Download or read book Community Planning written by Eric Damian Kelly and published by Island Press. This book was released on 2012-09-26 with total page 423 pages. Available in PDF, EPUB and Kindle. Book excerpt: This book introduces community planning as practiced in the United States, focusing on the comprehensive plan. Sometimes known by other names—especially master plan or general plan—the type of plan described here is the predominant form of general governmental planning in the U.S. Although many government agencies make plans for their own programs or facilities, the comprehensive plan is the only planning document that considers multiple programs and that accounts for activities on all land located within the planning area, including both public and private property. Written by a former president of the American Planning Association, Community Planning is thorough, specific, and timely. It addresses such important contemporary issues as sustainability, walkable communities, the role of urban design in public safety, changes in housing needs for a changing population, and multi-modal transportation planning.
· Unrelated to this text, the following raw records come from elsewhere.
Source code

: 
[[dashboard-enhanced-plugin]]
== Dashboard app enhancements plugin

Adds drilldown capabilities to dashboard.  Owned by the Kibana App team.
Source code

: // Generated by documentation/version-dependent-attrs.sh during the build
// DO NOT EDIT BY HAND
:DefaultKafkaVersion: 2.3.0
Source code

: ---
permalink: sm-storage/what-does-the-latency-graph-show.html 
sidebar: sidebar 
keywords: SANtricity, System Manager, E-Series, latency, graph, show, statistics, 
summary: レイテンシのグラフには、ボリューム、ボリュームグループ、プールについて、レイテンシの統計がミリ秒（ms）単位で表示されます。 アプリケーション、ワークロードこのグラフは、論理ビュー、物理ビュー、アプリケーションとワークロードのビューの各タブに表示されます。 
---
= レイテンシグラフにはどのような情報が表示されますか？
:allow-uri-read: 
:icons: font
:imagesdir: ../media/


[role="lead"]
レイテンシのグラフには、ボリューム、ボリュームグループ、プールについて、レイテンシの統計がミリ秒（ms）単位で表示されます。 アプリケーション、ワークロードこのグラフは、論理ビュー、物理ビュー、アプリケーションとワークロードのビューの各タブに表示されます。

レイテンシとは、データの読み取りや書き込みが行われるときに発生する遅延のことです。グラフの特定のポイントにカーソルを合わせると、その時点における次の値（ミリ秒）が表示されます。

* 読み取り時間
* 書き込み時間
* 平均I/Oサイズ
Unlike competing books, it addresses all of these topics in the context of the local comprehensive plan. There is a broad audience for this book: planning students, practicing planners, and individual citizens who want to better understand local planning and land use controls. Boxes at the end of each chapter explain how professional planners and individual citizens, respectively, typically engage the issues addressed in the chapter. For all readers, Community Planning provides a pragmatic view of the comprehensive plan, clearly explained by a respected authority.